Галина не могла вспомнить, кто такой Эдек.
— Он получил сегодня дюжину «Пльзеньского», не знает, с кем распить. Заодно посмотрит велосипед пана Генека, убедится, что я не шучу. Да, знаешь, что еще? Он обещает установить у нас в квартире телекс. Здорово, правда?
— Здорово, — сказала жена и пошла надевать платье понарядней.
Перевод Р. Белло.
Точка зрения
В субботу разозлился я как дьявол, потому что уже без четверти час, переодеваться пора, а тут зовет меня мастер и говорит, что надо, мол, остаться, поскольку срочная работа есть. «Работа, — говорю, — всегда есть, а у меня нынче билет на бокс. Олека оставьте или Юзека, я и так прошлую субботу оставался, а две недели назад в воскресенье весь день корячился».

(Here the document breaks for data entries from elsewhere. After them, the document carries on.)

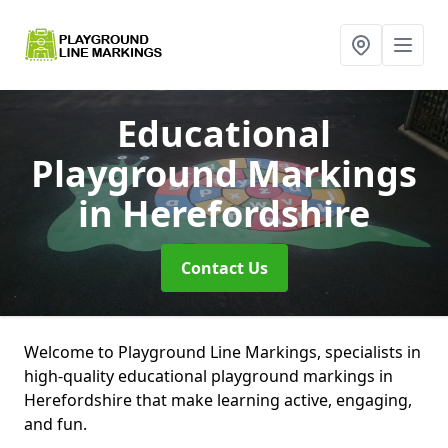
Educational
Playground Markings
in Herefordshire
Contact Us
Welcome to Playground Line Markings, specialists in
high-quality educational playground markings in
Herefordshire that make learning active, engaging,
and fun.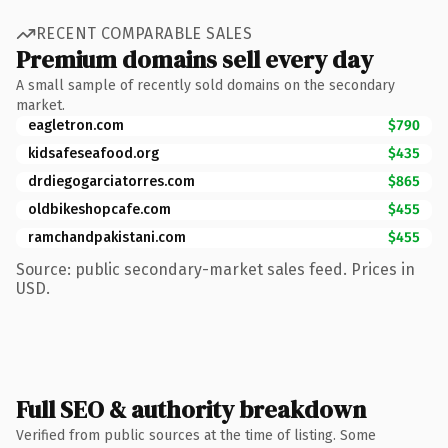
RECENT COMPARABLE SALES
Premium domains sell every day
A small sample of recently sold domains on the secondary
market.
eagletron.com
$790
kidsafeseafood.org
$435
drdiegogarciatorres.com
$865
oldbikeshopcafe.com
$455
ramchandpakistani.com
$455
Source: public secondary-market sales feed. Prices in
USD.
Full SEO & authority breakdown
Verified from public sources at the time of listing. Some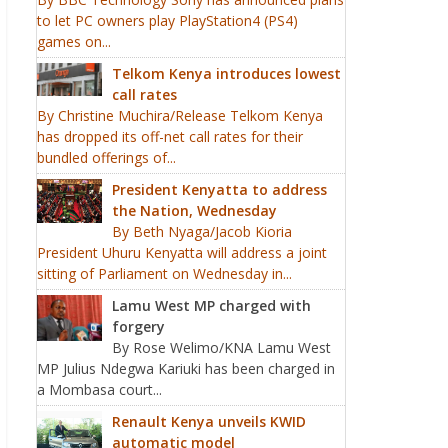
to let PC owners play PlayStation4 (PS4)
games on...
Telkom Kenya introduces lowest
call rates
By Christine Muchira/Release Telkom Kenya
has dropped its off-net call rates for their
bundled offerings of...
President Kenyatta to address
the Nation, Wednesday
By Beth Nyaga/Jacob Kioria
President Uhuru Kenyatta will address a joint
sitting of Parliament on Wednesday in...
Lamu West MP charged with
forgery
By Rose Welimo/KNA Lamu West
MP Julius Ndegwa Kariuki has been charged in
a Mombasa court...
Renault Kenya unveils KWID
automatic model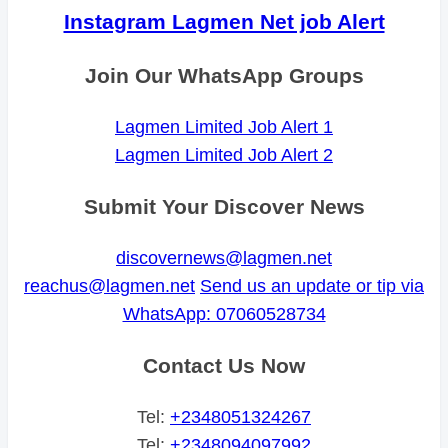
Instagram Lagmen Net job Alert
Join Our WhatsApp Groups
Lagmen Limited Job Alert 1
Lagmen Limited Job Alert 2
Submit Your Discover News
discovernews@lagmen.net
reachus@lagmen.net
Send us an update or tip via
WhatsApp: 07060528734
Contact Us Now
Tel:
+2348051324267
Tel:
+2348094097992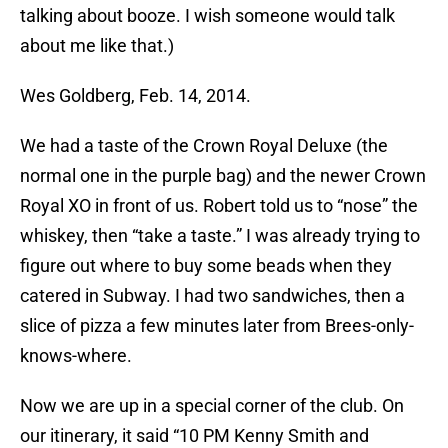
talking about booze. I wish someone would talk
about me like that.)
Wes Goldberg, Feb. 14, 2014.
We had a taste of the Crown Royal Deluxe (the
normal one in the purple bag) and the newer Crown
Royal XO in front of us. Robert told us to “nose” the
whiskey, then “take a taste.” I was already trying to
figure out where to buy some beads when they
catered in Subway. I had two sandwiches, then a
slice of pizza a few minutes later from Brees-only-
knows-where.
Now we are up in a special corner of the club. On
our itinerary, it said “10 PM Kenny Smith and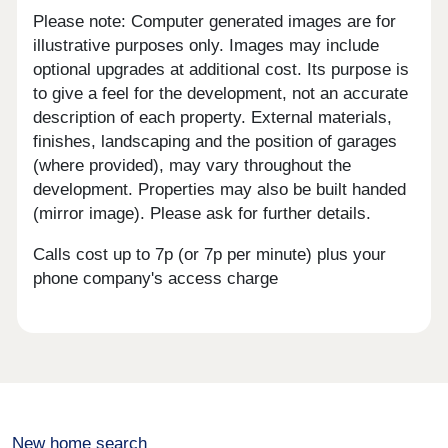
Please note: Computer generated images are for
illustrative purposes only. Images may include
optional upgrades at additional cost. Its purpose is
to give a feel for the development, not an accurate
description of each property. External materials,
finishes, landscaping and the position of garages
(where provided), may vary throughout the
development. Properties may also be built handed
(mirror image). Please ask for further details.
Calls cost up to 7p (or 7p per minute) plus your
phone company's access charge
New home search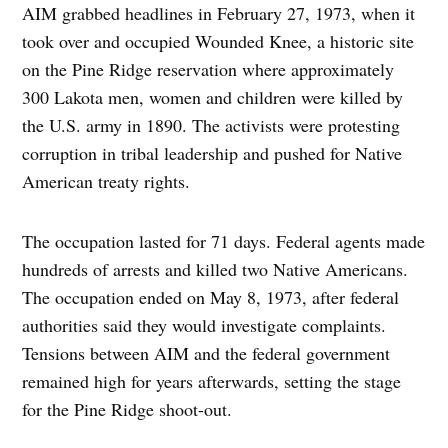
AIM grabbed headlines in February 27, 1973, when it
took over and occupied Wounded Knee, a historic site
on the Pine Ridge reservation where approximately
300 Lakota men, women and children were killed by
the U.S. army in 1890. The activists were protesting
corruption in tribal leadership and pushed for Native
American treaty rights.
The occupation lasted for 71 days. Federal agents made
hundreds of arrests and killed two Native Americans.
The occupation ended on May 8, 1973, after federal
authorities said they would investigate complaints.
Tensions between AIM and the federal government
remained high for years afterwards, setting the stage
for the Pine Ridge shoot-out.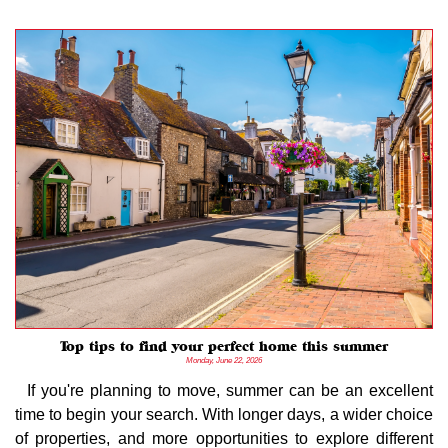
Top tips to find your perfect home this summer
Monday, June 22, 2026
If you're planning to move, summer can be an excellent
time to begin your search. With longer days, a wider choice
of properties, and more opportunities to explore different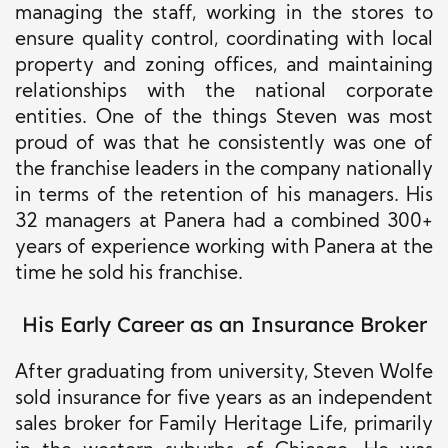
managing the staff, working in the stores to
ensure quality control, coordinating with local
property and zoning offices, and maintaining
relationships with the national corporate
entities.
One of the things Steven was most
proud of was that he consistently was one of
the franchise leaders in the company nationally
in terms of the retention of his managers. His
32 managers at Panera had a combined 300+
years of experience working with Panera at the
time he sold his franchise.
His Early Career as an Insurance Broker
After graduating from university, Steven Wolfe
sold insurance for five years as an independent
sales broker for Family Heritage Life, primarily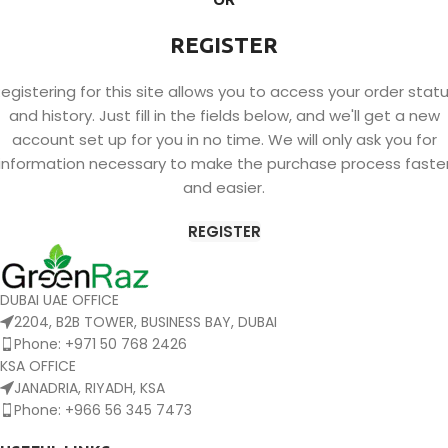
REGISTER
egistering for this site allows you to access your order stat
and history. Just fill in the fields below, and we'll get a new
account set up for you in no time. We will only ask you for
information necessary to make the purchase process faste
and easier.
REGISTER
DUBAI UAE OFFICE
2204, B2B TOWER, BUSINESS BAY, DUBAI
Phone: +971 50 768 2426
KSA OFFICE
JANADRIA, RIYADH, KSA
Phone: +966 56 345 7473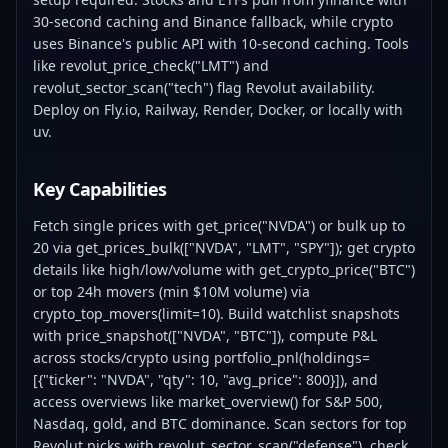
30-second caching and Binance fallback, while crypto
uses Binance's public API with 10-second caching. Tools
like revolut_price_check("LMT") and
revolut_sector_scan("tech") flag Revolut availability.
Deploy on Fly.io, Railway, Render, Docker, or locally with
uv.
Key Capabilities
Fetch single prices with get_price("NVDA") or bulk up to
20 via get_prices_bulk(["NVDA", "LMT", "SPY"]); get crypto
details like high/low/volume with get_crypto_price("BTC")
or top 24h movers (min $10M volume) via
crypto_top_movers(limit=10). Build watchlist snapshots
with price_snapshot(["NVDA", "BTC"]), compute P&L
across stocks/crypto using portfolio_pnl(holdings=
[{"ticker": "NVDA", "qty": 10, "avg_price": 800}]), and
access overviews like market_overview() for S&P 500,
Nasdaq, gold, and BTC dominance. Scan sectors for top
Revolut picks with revolut_sector_scan("defense"), check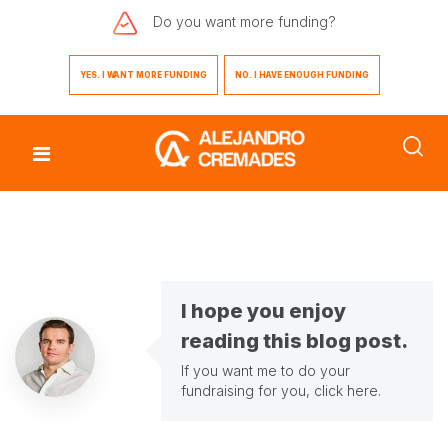
Do you want
more funding?
YES. I WANT MORE FUNDING
NO. I HAVE ENOUGH FUNDING
I hope you enjoy
reading this blog post.
If you want me to do your
fundraising for you,
click here
.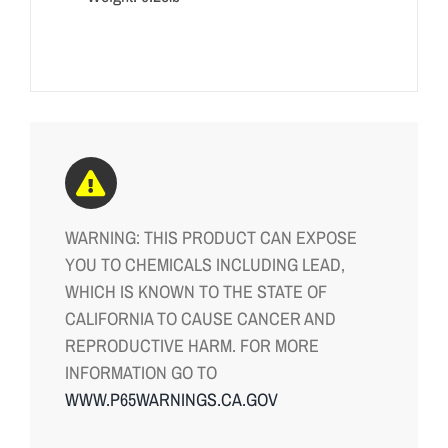
WARNING: THIS PRODUCT CAN EXPOSE
YOU TO CHEMICALS INCLUDING LEAD,
WHICH IS KNOWN TO THE STATE OF
CALIFORNIA TO CAUSE CANCER AND
REPRODUCTIVE HARM. FOR MORE
INFORMATION GO TO
WWW.P65WARNINGS.CA.GOV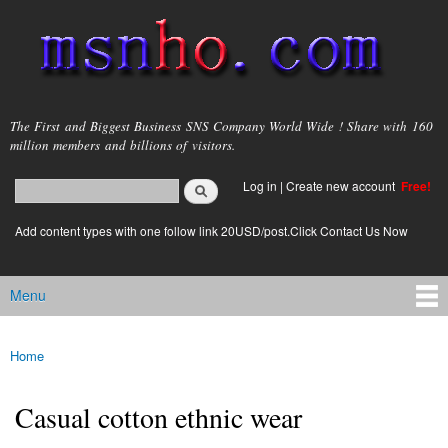
Skip to
main
content
msnho.com
The First and Biggest Business SNS Company World Wide ! Share with 160
million members and billions of visitors.
Search
Log in
|
Create new account
Free!
Search form
login link
Add content types with one follow link 20USD/post.Click Contact Us Now
Menu
Main menu
Home
You are here
Casual cotton ethnic wear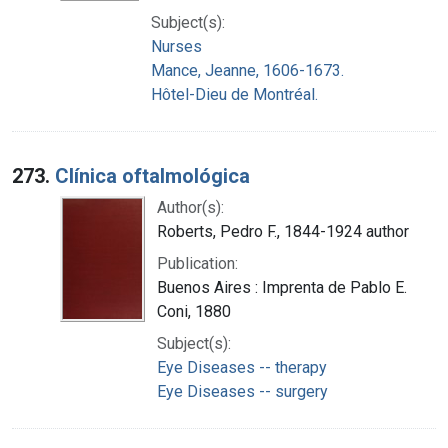
Subject(s):
Nurses
Mance, Jeanne, 1606-1673.
Hôtel-Dieu de Montréal.
273.
Clínica oftalmológica
Author(s):
Roberts, Pedro F., 1844-1924 author
Publication:
Buenos Aires : Imprenta de Pablo E.
Coni, 1880
Subject(s):
Eye Diseases -- therapy
Eye Diseases -- surgery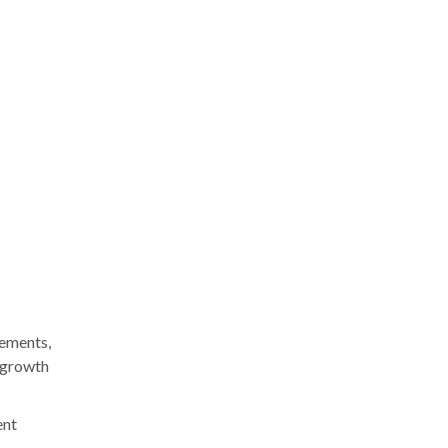
lements,
e growth
ent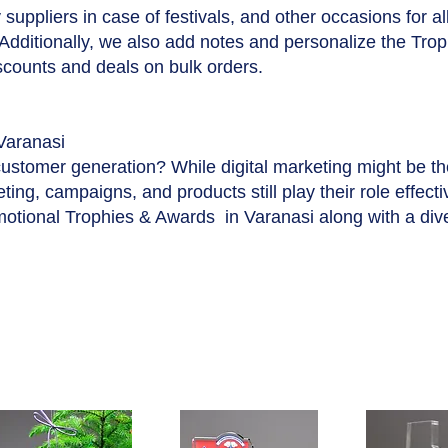
suppliers in case of festivals, and other occasions for a
 Additionally, we also add notes and personalize the Tro
iscounts and deals on bulk orders.
Varanasi
customer generation? While digital marketing might be t
ing, campaigns, and products still play their role effecti
motional Trophies & Awards in Varanasi along with a div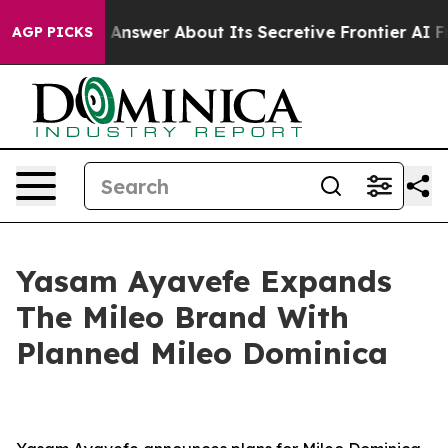
d Answer About Its Secretive Frontier AI Framework
AGP PICKS
Yasam Ayavefe Expands
The Mileo Brand With
Planned Mileo Dominica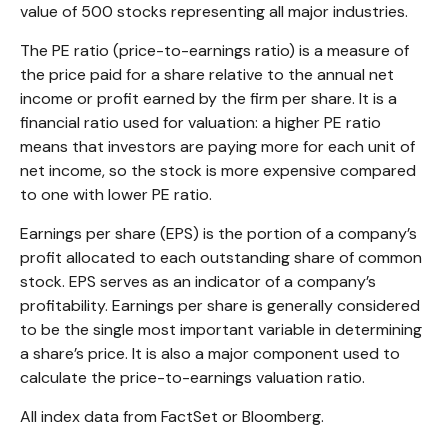
value of 500 stocks representing all major industries.
The PE ratio (price-to-earnings ratio) is a measure of
the price paid for a share relative to the annual net
income or profit earned by the firm per share. It is a
financial ratio used for valuation: a higher PE ratio
means that investors are paying more for each unit of
net income, so the stock is more expensive compared
to one with lower PE ratio.
Earnings per share (EPS) is the portion of a company’s
profit allocated to each outstanding share of common
stock. EPS serves as an indicator of a company’s
profitability. Earnings per share is generally considered
to be the single most important variable in determining
a share’s price. It is also a major component used to
calculate the price-to-earnings valuation ratio.
All index data from FactSet or Bloomberg.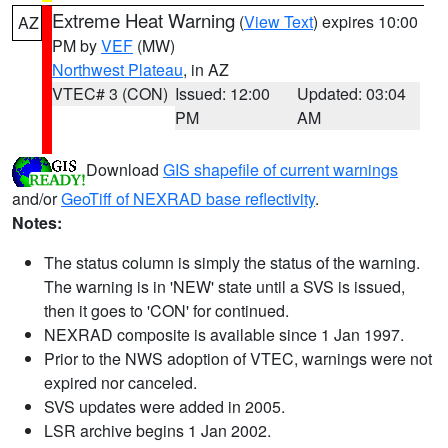
Extreme Heat Warning
(
View Text
) expires 10:00
AZ
PM by
VEF
(MW)
Northwest Plateau
, in AZ
VTEC# 3 (CON)
Issued: 12:00
Updated: 03:04
PM
AM
Download
GIS shapefile of current warnings
and/or
GeoTiff of NEXRAD base reflectivity
.
Notes:
The status column is simply the status of the warning.
The warning is in 'NEW' state until a SVS is issued,
then it goes to 'CON' for continued.
NEXRAD composite is available since 1 Jan 1997.
Prior to the NWS adoption of VTEC, warnings were not
expired nor canceled.
SVS updates were added in 2005.
LSR archive begins 1 Jan 2002.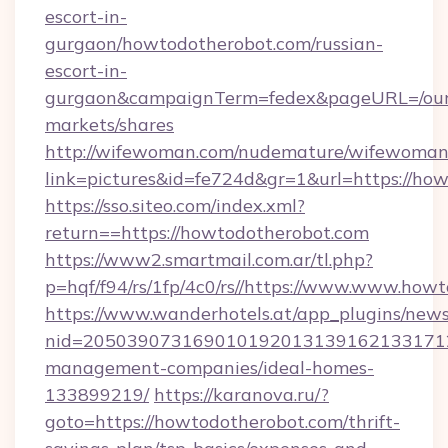
escort-in-
gurgaon/howtodotherobot.com/russian-
escort-in-
gurgaon&campaignTerm=fedex&pageURL=/our
markets/shares
http://wifewoman.com/nudemature/wifewoman
link=pictures&id=fe724d&gr=1&url=https://ho
https://sso.siteo.com/index.xml?
return==https://howtodotherobot.com
https://www2.smartmail.com.ar/tl.php?
p=hqf/f94/rs/1fp/4c0/rs//https://www.www.how
https://www.wanderhotels.at/app_plugins/newsl
nid=2050390731690101920131391621331712
management-companies/ideal-homes-
133899219/
https://karanova.ru/?
goto=https://howtodotherobot.com/thrift-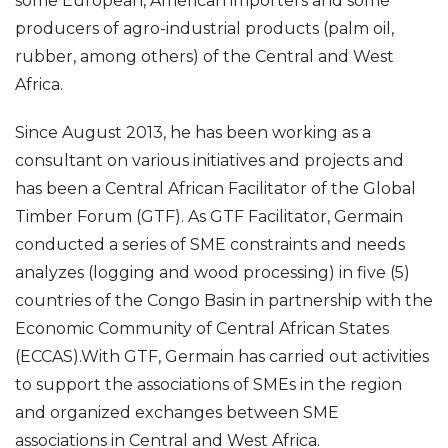
some European, American importers and some
producers of agro-industrial products (palm oil,
rubber, among others) of the Central and West
Africa.
Since August 2013, he has been working as a
consultant on various initiatives and projects and
has been a Central African Facilitator of the Global
Timber Forum (GTF). As GTF Facilitator, Germain
conducted a series of SME constraints and needs
analyzes (logging and wood processing) in five (5)
countries of the Congo Basin in partnership with the
Economic Community of Central African States
(ECCAS).With GTF, Germain has carried out activities
to support the associations of SMEs in the region
and organized exchanges between SME
associations in Central and West Africa.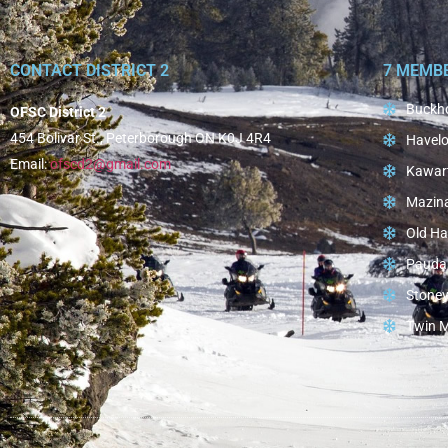
CONTACT DISTRICT 2
7 MEMB
Buckho
OFSC District 2
454 Bolivar St., Peterborough ON K0J 4R4
Havelo
Email:
ofscd2@gmail.com
Kawar
Mazin
Old Ha
Paudas
Stoney
Twin 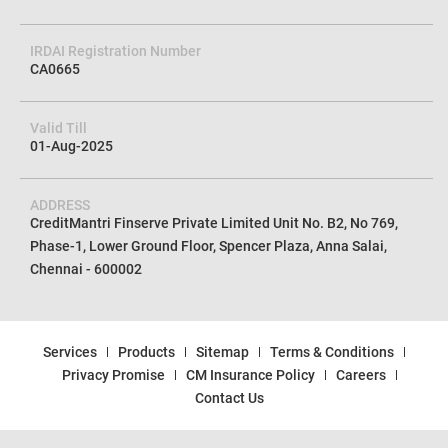
CIN No
U72100TN2012PTC085154
IRDAI Registration Number
CA0665
Valid Till
01-Aug-2025
ADDRESS
CreditMantri Finserve Private Limited Unit No. B2, No 769,
Phase-1, Lower Ground Floor, Spencer Plaza, Anna Salai,
Chennai - 600002
Services
Products
Sitemap
Terms & Conditions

Мастер разоряться начал, а я как не слышу, потому что меня криком не возьмешь. Сполоснул руки в керосине, обтер концами и шагом марш в умывалку. Он за мной бежит и кричит, что, если не нравится, могу, мол, с понедельника другую работу искать. У меня от злости даже в глазах потемнело, слыханное ли дело, пять лет я у него горбатился, и вот из-за одной сверхурочной валяй на улицу. Ну и отвечаю, что быть посему, что даже не с понедельника, а с завтрашнего дня, поскольку Кравчик с Мелецкой давно уговаривал меня к нему перейти, а такая работенка всюду найдется, даже получше имеется.
Притормозил он, притих, придержал меня за локоть, папиросой угостил.
— Не дури, Леон, — говорит. — «Бьюик» один поправить надо. Ты или не ты у меня по подвеске король? Надо тяги рихтануть, поскольку клиент маленько стукнул машину. С тобой Метек останется бампер править. Кинь глаз на тормоза, поскольку подтекают, и баранка заедает, так что тоже глянь. Вон машина на площадке, ты только полюбуйся.
Если со мной по-доброму, я всегда пожалуйста, так что вышли мы на площадку. Оно и к лучшему, что сва́риться кончили, поскольку Кравчик с Мелецкой — прохиндей почище моего мастера, а уж если по правде, вовсе он не уговаривал меня место менять. Вышли за ворота — стоит тачка. Низкая, черная, стекла широченные, лак такой, что залюбуешься. Не тачка — картина, и чуть худо мне не стало, когда смотрю, а передний бампер слева вдавлен почти на самый скат. Пижона, который такие машины бьет, я бы месяц на одних сухарях держал. Хорошо еще, он чудом фару не побил, о таких фарах у нас и не мечтали.
— «Бьюик»-восьмерка восемьдесят второго года, — говорю, поскольку «Мотор» каждую неделю от доски до доски читаю и в иностранных марках разбираюсь.